With DuckDB, the data load took a little over 2 minutes per file, 2 minutes and 15 seconds in the example below:
The DuckDB table can also be created directly from the command, the column types were inferred correctly, and there is a nice progress bar as the load is happening. This meant that DuckDB was 4X faster than Postgres at loading our cost data while providing a better developer experience.
Not only are queries and data ingestion faster, but the default compression of the data on disk is very good with DuckDB.
Postgres does not compress data by default and so the size of the data on disk is roughly the size of the data as an uncompressed CSV, clocking in for this portion of the data at 21 GB:
With Postgres 14, LZ4 compression, is now available for columns but it requires recompiling Postgres so this was not tested.

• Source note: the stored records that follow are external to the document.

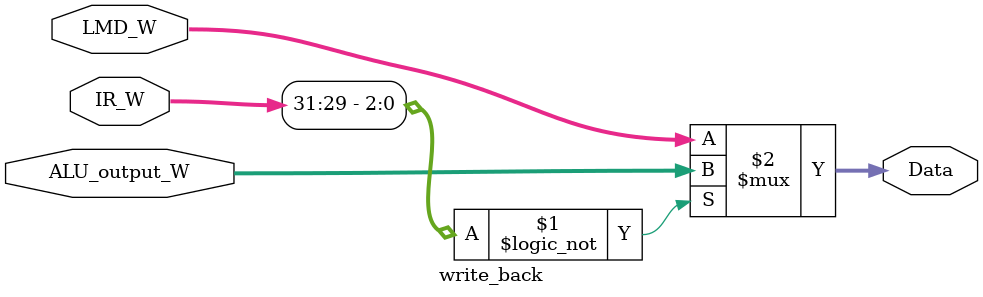
<source format=v>
`timescale 1ns / 1ps
module write_back(
	 input [31:0] LMD_W,
    input [31:0] IR_W,
    input [31:0] ALU_output_W,
    output [31:0] Data
    );

assign Data = IR_W[31:29] == 3'b000 ? ALU_output_W : LMD_W;

endmodule

</source>
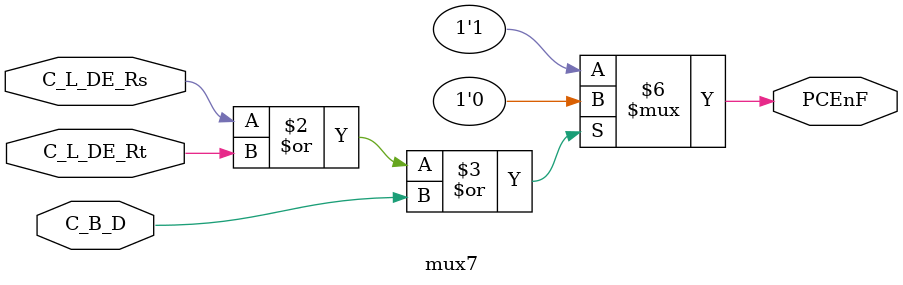
<source format=v>
module mux1(Rt_data, Ext_result, Data, ALUSrc);
    input [31:0] Rt_data;        // 寄存器的第二个输出
    input [31:0] Ext_result;     // 符号扩展后的值
    input ALUSrc;      // 0：选择寄存器的第二个输出 1：立即数扩展后的值
    output reg [31:0] Data;     // 选择后的值

    always @(*)
    begin
        if (ALUSrc)
            begin
                Data = Ext_result;
                // $display("(MUX.v) select ext_result: %h", Data);
            end
        else  
            begin
                Data = Rt_data;
                // $display("(MUX.v) select Rt_data: %h", Data);
            end       
    end
endmodule

// 控制写入regfile的数据来自ALU还是数据存储器
module mux2(ALUoutput, MEMouput, Data, MemtoReg);
    input [31:0] ALUoutput;        // ALU的输出
    input [31:0] MEMouput;     // 数据存储器的输出
    input MemtoReg;      // 0：选择ALU的输出 1：选择数据存储器的输出
    
    output reg [31:0] Data;     // 选择后的值

    always @(*)
    begin
        if (MemtoReg)
            begin
                Data = MEMouput;
                // $display("(MUX.v) select ALU_output: %h", Data);
            end
        else  
            begin
                Data = ALUoutput;
                // $display("(MUX.v) select DATAMEM_output: %h", Data);
            end       
    end
endmodule

// Rs转发
module mux3(Forward_RSE, alu_out , reg_wr_data, rs_data_E, rs_data_final);
    input[1: 0] Forward_RSE;
    input[31: 0] alu_out, reg_wr_data, rs_data_E; //alu_out是ALU算出的结果，reg_wr_data是准备写入寄存器堆的值
    output reg[31: 0] rs_data_final;

  always @(*) begin
    case (Forward_RSE)
        2'b10:
            rs_data_final <= alu_out;
        2'b01:
            rs_data_final <= reg_wr_data;
        2'b00:
            rs_data_final <= rs_data_E;
    endcase
  end
endmodule

// Rt转发
module mux4(Forward_RTE, alu_out , reg_wr_data, rt_data_E, rt_data_final);
    input[1: 0] Forward_RTE;
    input[31: 0] alu_out, reg_wr_data, rt_data_E; //alu_out是ALU算出的结果，reg_wr_data是准备写入寄存器堆的值
    output reg[31: 0] rt_data_final;

  always @(*) begin
    case (Forward_RTE)
        2'b10:
            rt_data_final <= alu_out;
        2'b01:
            rt_data_final <= reg_wr_data;
        2'b00:
            rt_data_final <= rt_data_E;
    endcase
  end

endmodule

// 决定IF_ID能否写入
module mux5(C_L_DE_Rs, C_L_DE_Rt, C_B_D, IF_ID_wr);
    input C_L_DE_Rs, C_L_DE_Rt, C_B_D;
    output reg IF_ID_wr = 1'b1;

  always @(*) begin
    if(C_L_DE_Rs | C_L_DE_Rt | C_B_D) IF_ID_wr = 1'b0;
    else IF_ID_wr = 1'b1;
  end

endmodule

module mux6(if_branch, zero_D, IF_ID_flush);  // 决定IF_ID是否要flush
    input if_branch;
    input zero_D;

    output reg IF_ID_flush = 1'b0;

  always @(*) begin
    if(if_branch & zero_D) IF_ID_flush = 1'b1;
    else IF_ID_flush = 1'b0;
  end

endmodule


module mux7(C_L_DE_Rs, C_L_DE_Rt, C_B_D, PCEnF); 
    input C_L_DE_Rs, C_L_DE_Rt, C_B_D;

    output reg PCEnF = 1'b1;

  always @(*) begin
    if(C_L_DE_Rs | C_L_DE_Rt | C_B_D) PCEnF = 1'b0;
    else PCEnF = 1'b1;
  end

endmodule
</source>
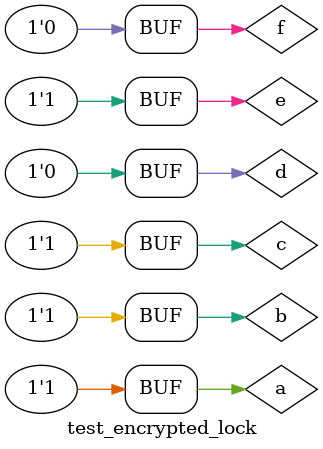
<source format=v>
`timescale 1ns / 1ps


module test_encrypted_lock;

	// Inputs
	reg a;
	reg b;
	reg c;
	reg d;
	reg e;
	reg f;

	// Outputs
	wire z;

	// Instantiate the Unit Under Test (UUT)
	encrypted_lock uut (
		.a(a), 
		.b(b), 
		.c(c), 
		.d(d), 
		.e(e), 
		.f(f), 
		.z(z)
	);

	initial begin
		// Initialize Inputs
		a = 0;
		b = 0;
		c = 0;
		d = 0;
		e = 0;
		f = 0;

		// Wait 100 ns for global reset to finish
		#100;
        
		// Add stimulus here
		
		a = 0;
		b = 1;
		c = 0;
		d = 1;
		e = 0;
		f = 1;

		
		#100;
		
		a = 1;
		b = 0;
		c = 1;
		d = 0;
		e = 1;
		f = 1;

		#100;
		
		a = 0;
		b = 0;
		c = 1;
		d = 0;
		e = 1;
		f = 0;

		#100;
		
		a = 1;
		b = 0;
		c = 1;
		d = 0;
		e = 1;
		f = 0;

		#100;
		
		a = 0;
		b = 1;
		c = 1;
		d = 0;
		e = 1;
		f = 0;

		#100;
		
		a = 0;
		b = 1;
		c = 1;
		d = 0;
		e = 1;
		f = 1;

		#100;
		
		a = 1;
		b = 1;
		c = 1;
		d = 0;
		e = 1;
		f = 0;

		#100;

	end
      
endmodule


</source>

DuckDB reduces the CSV down to a stunning 1.7GB, which is actually smaller than the gzip file that the data was delivered in!
No doubt the column store architecture and the regularity of the data in our dataset helps but by default, DuckDB data is 12X smaller than Postgres on disk.
It’s not all roses with DuckDB. The CLI is still relatively new and sometimes had glitches like the progress bar not completing or hangs or crashes. As mentioned above, more syntax is needed for some queries since Postgres has a richer built-in library of functions. Another column-store database like ClickHouse has over 1,000 built-in functions and would obviate the need to do array operations in many cases.
Other Use Cases for DuckDB
DuckDB can also be run in the browser. This opens up interesting possibilities for other free Vantage tools like ec2instances.info which stores huge amounts of pricing data for AWS and Azure. The site is delivered statically so ideally more complicated pricing comparisons or region comparisons could be done client-side.
The Future of Data Analysis
It is probably fair to say that Postgres was never the right tool for this job but DuckDB definitely is. The biggest analysis improvement was just the fact that the iteration loop for exploring the cost data set was much faster. Indeed, we produced more data for the Q4 Report than we did for the Q3 Cloud Cost Report and did so in a shorter time. Not needing to create derivative tables for most queries and using a fraction of the disk space for the dataset were also big wins. As the amount of cost data Vantage processes grows with the growth of our customer base and the addition of new integrations, we are excited to still be able to process it all in seconds for future reports and applications.